Balboa Bank & Trust S.A.
- Founded: 2003
- Type: Private
- Location: Edificio Balboa Bank & Trust, Calle 50 y Calle Beatriz María Cabal. Ciudad de Panamá, República de Panamá;
- President: Ramón Fernández Quijano
- Key people: Ramón Martínez Stagg (CEO)
- Affiliations: BalboaTrader
- Website: balboabanktrust.com

= Balboa Bank and Trust =

Bank of Panama

Balboa Bank & Trust is a financial institution based in the Banking Center of the Republic of Panama. It is a subsidiary of Strategic Investors Group, Inc., a company registered under the laws of the Republic of Panama. The bank offers savings accounts, checking accounts, time deposits, money market accounts, debit cards, trust services, credit cards, and MasterCard cards.

== History ==
Balboa Bank & Trust, Corporation was incorporated on December 23, 2002, under the laws of the Republic of Panama, under public deed No.8299, as Stanford Bank (Panama), S. A. On April 1, 2005, the Superintendence of Banks of Panama granted the bank a General Banking License under Resolution SB.No.033-2005. In March 2010, full control of shares of the bank was ceded to Strategic Investors Group, Inc, and on April 21, 2010, the Superintendence of Banks of Panama authorized the change of the bank's legal name to Balboa Bank & Trust Corp.
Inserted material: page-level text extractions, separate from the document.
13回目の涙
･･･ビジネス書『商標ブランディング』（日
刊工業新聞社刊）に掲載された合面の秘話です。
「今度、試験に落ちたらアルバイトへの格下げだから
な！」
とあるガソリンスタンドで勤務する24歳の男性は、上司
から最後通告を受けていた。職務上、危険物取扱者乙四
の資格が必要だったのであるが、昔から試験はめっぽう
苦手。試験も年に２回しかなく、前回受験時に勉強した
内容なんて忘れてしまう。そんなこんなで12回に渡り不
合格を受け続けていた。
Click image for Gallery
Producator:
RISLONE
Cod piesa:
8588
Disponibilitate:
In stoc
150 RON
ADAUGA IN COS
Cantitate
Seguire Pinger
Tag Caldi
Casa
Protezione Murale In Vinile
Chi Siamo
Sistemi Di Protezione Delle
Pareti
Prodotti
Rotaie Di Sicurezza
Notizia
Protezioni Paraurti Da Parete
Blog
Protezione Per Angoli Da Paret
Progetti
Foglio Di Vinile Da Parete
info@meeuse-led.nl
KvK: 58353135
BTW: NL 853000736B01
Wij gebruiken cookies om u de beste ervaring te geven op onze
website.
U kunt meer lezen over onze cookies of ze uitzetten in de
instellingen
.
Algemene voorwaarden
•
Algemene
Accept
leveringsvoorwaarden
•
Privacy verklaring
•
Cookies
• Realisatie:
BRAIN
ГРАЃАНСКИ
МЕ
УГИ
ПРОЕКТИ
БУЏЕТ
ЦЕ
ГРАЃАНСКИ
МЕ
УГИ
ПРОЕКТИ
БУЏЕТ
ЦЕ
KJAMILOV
Balboa Bank & Trust Corp. started business on May 31, 2012. In October 2012, the Parent Company acquired 100% of the shares of Banco Transatlántico S.A. The two banks were merged on December 28, 2012, with Balboa Bank & Trust, Corp. remaining the surviving entity.

Russian born Vladimir Antonov and his partner Raimondas Baranauskas were accused of asset stripping at Lithuanian bank Snoras. “Both men were arrested in London on November 23, and charged in connection with a Lithuanian extradition warrant. What constitutes money laundering - The two were subsequently released on bail. The arrest warrant lists the two as suspects in regard to alleged fraudulent accounting, forgery of documents, abuse of authority, misappropriation of property, money laundering and other criminal offenses committed by the bank Snoras. Forensic auditors are reported to have found more than $1.4 billion missing. Federal anti-money laundering regulations - The government of Lithuania has also expressed an interest in seizing their assets, both in Lithuania and abroad. Last year, WIPC secured a license from the Dominica (Commonwealth of Dominica, W.I.) government to engage in geothermal drilling on the island. Money laundering structuring - The company has also been accused of paying bribes to the Dominican (Commonwealth of Dominica, W.I.) government in exchange for securing the license. Antonov, 36 who up until Monday was the owner of British football club Portsmouth also had a controlling stake in the Dominican Bank Banco Transatlantico. UK anti money laundering - The offshore bank formerly called Griffon bank is housed at the government Headquarters in Roseau, Dominica, and also has a sister branch in Panama Banco Transatlantico S.A”, which was apparently acquired in 2012 by Balboa Bank and Trust.

Based on Article 131 of Panamanian Banking Law, on May 5, 2016, the Superintendence of Banks of Panama orders the seizure of administrative and operating control of Balboa Bank & Trust Corp. effective the same day.

This decision was adopted as the result of the actions taken by the United States Department of the Treasury's Office of Foreign Assets Control (OFAC) against the so-called “Waked Economic Group” due to Mr. Nidal Waked is one member of the board of directors.

== Overview ==
The Executive Board of the group is composed of
- Ramón Fernández Quijano as president
- Arturo del Valle Cueto as vice president
- Julianne Cannavaggio as secretary
- Dennis T. Lindo as treasurer
- Guillermo Romagosa as director,
- Nidal Waked as director
- Roberto Roy Ortega as director
- Ricardo Fábrega as director
- Jaime de Gamboa as external director
- Alberto Villageliú as external director
- Antonio del Valle as alternate director
- Ramón Fernández Morales as alternate director
 With the acquisition and merger with Banco Transatlántico, the Balboa Bank & Trust increased its balance from $120 million (USD) in 2011 to $424 million (USD) in 2012, closing the year with a credit portfolio of $250 million (USD) and client deposits of $375 million (USD). Additionally, its capital base increased from $14.5 million (USD) in 2011 to $34.6 million (USD) in 2012, according to the report on its financial state.

==Services==
In addition to general services provided by any bank Balboa Bank & Trust provides loans, such as commercial loans, credit lines, commercial mortgage loans, overdrafts, letters of credit, interim construction loans, surety bonds, heavy equipment loans, and warranties and promise letters. The company was founded in 2003 and is based in Panama City, Panama. As of March 2010, Balboa Bank & Trust Corp. operates as a subsidiary of Strategic Investors Group, Inc.